Almost instantly, Thea becomes enamored with the quaint cottage, comforted by its cozy rooms and shaggy, tulip-covered lawn. The locals in nearby Baldochrie are just as warm, quirky, and inviting. The only person she can’t seem to win over is bookshop owner Edward Maltravers, to whom she hopes to sell her uncle’s antique novel collection. His gruff attitude–fueled by an infamous, long-standing feud with his brother, a local lord–tests Thea’s patience. But bickering with Edward proves oddly refreshing and exciting, leading Thea to develop feelings she hasn’t felt in a long time. As she follows a thrilling yet terrifying impulse to stay in Scotland indefinitely, Thea realizes that her new life may quickly become just as complicated as the one she was running from.

When Thea discovers that her husband has been cheating on her with her close friend, her carefully ordered life falls apart. And when said husband and said friend declare their intention to start a life together, Thea moves out of her house, packs her belongings, and has to figure out what’s next.

Answers are provided by the news that a distant relative, a great-uncle she barely knew, has left his Scottish home to her, along with a nice sum of money to go with it. At loose ends, Thea heads to Scotland to see the property and decide what to do with it, intending to spend at most a few weeks assessing the place and making plans to sell it.

She doesn’t count on how lovely the place is, or how charming the small village nearby. Uncle Andrew left behind an impressive book collection, including many rare and valuable editions, so Thea contacts the local bookseller, a grumpy man named Edward, to arrange to sell some of the books. Edward is indeed grumpy, but he’s also quite engaging and very attractive, not to mention being the estranged brother of the lord whose estate borders Thea’s new home. All in all, Thea finds him fascinating, and they develop an easy rapport, only enhanced once she takes on a job working in Edward’s bookstore.

As the months pass, Thea finds herself falling into a comfortable rhythm in her new home, but she’s still not over the betrayal of her marriage and the sense of self-doubt it’s left her with. Still, as she gets to know Edward, she eventually realizes that life may have a few surprises left for her… even the possibility of a new romance.

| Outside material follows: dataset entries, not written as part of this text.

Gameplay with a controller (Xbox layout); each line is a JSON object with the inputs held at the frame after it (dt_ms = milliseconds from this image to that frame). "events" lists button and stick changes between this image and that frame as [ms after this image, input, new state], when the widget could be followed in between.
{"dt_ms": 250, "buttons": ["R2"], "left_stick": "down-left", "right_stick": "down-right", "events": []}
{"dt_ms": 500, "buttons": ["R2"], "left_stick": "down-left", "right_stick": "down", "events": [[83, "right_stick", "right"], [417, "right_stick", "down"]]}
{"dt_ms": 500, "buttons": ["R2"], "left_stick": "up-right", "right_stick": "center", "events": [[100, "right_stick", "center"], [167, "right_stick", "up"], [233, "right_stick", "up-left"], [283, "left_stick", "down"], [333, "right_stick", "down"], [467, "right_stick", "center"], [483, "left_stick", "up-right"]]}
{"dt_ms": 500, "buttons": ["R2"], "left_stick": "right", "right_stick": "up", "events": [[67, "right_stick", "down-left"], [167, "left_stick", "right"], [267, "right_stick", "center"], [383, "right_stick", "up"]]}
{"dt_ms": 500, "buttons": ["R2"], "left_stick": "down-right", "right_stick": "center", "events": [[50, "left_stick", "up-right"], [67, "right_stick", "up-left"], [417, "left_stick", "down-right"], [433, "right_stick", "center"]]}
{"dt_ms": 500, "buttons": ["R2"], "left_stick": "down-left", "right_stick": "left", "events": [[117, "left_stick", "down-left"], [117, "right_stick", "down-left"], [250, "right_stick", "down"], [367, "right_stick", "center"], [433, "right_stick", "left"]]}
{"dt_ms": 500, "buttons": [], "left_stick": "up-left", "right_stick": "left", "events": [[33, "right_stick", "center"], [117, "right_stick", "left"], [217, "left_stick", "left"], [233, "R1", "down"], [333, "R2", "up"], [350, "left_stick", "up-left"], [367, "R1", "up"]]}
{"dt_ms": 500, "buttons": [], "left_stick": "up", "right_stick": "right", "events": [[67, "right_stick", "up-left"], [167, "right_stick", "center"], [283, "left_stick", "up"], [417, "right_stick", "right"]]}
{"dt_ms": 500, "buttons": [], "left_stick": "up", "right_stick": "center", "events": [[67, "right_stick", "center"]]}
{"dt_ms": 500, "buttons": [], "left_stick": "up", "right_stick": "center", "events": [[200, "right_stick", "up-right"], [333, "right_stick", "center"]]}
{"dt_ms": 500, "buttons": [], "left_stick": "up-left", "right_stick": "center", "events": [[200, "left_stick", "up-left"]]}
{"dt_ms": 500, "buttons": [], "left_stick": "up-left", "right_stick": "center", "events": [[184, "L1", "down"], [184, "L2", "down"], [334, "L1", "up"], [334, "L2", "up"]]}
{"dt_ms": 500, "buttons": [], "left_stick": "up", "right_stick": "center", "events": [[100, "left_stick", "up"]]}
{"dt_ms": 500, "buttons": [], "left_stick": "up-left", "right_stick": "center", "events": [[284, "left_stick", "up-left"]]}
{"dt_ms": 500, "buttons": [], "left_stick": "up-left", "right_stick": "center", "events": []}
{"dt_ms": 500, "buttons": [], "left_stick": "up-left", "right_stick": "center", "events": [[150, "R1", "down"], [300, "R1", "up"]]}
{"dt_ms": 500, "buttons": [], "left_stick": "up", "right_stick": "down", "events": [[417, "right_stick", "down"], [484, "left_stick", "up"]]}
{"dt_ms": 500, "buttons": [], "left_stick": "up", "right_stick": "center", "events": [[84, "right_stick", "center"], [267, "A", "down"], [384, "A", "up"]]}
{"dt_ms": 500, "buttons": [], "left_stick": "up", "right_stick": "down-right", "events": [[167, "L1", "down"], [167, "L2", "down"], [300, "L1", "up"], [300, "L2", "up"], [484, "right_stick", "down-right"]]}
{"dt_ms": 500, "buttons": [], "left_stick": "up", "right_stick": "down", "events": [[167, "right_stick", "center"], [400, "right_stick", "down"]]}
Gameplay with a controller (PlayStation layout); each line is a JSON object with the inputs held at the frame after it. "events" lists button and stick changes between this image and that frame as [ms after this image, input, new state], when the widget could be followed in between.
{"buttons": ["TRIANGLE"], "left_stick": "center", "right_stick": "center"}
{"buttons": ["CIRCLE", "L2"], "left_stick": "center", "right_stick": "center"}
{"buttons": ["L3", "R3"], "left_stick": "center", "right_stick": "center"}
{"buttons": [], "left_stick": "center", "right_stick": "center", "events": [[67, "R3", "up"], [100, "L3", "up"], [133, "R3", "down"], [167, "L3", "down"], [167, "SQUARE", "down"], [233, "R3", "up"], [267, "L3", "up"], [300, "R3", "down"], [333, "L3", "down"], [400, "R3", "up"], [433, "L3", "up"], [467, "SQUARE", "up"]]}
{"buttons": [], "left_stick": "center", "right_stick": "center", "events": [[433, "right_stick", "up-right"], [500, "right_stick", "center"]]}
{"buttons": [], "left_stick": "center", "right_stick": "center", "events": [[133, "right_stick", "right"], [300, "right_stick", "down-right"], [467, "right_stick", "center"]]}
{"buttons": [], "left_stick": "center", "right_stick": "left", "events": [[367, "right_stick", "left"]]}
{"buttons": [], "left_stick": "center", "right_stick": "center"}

It’s refreshing to read a book about love between mature adults, and also a nice change to have a lead character be a woman in her mid-40s. Thea is lovely, but she’s experienced and not naive, and feels that the romantic part of her life is over with, now that her husband has left her. She doesn’t expect to find new opportunities or to have a dashing local find her attractive, and she certainly doesn’t expect that this little town in Scotland may turn out to be a place where she’ll find happiness.

The Bookshop of Second Chances is a lovely, engaging read. The dialogue is often quite funny, and Thea herself is a delightfully practical, blunt-speaking, and intelligent character to spend time with. The dynamics between Edward and his brother Charles are fraught, silly, and often humorous, but there are also some real issues there to navigate, and it was interesting to see those play out.

The main romantic storyline between Thea and Edward is well-paced, as she spends a great deal of the book not looking for more than friendship while she heals from the pain of her marriage and learns to trust and be optimistic again.

All in all, this is a sweet, entertaining, and thoughtful take on finding new purpose and new love in middle age. I really enjoyed it, and recommend it heartily!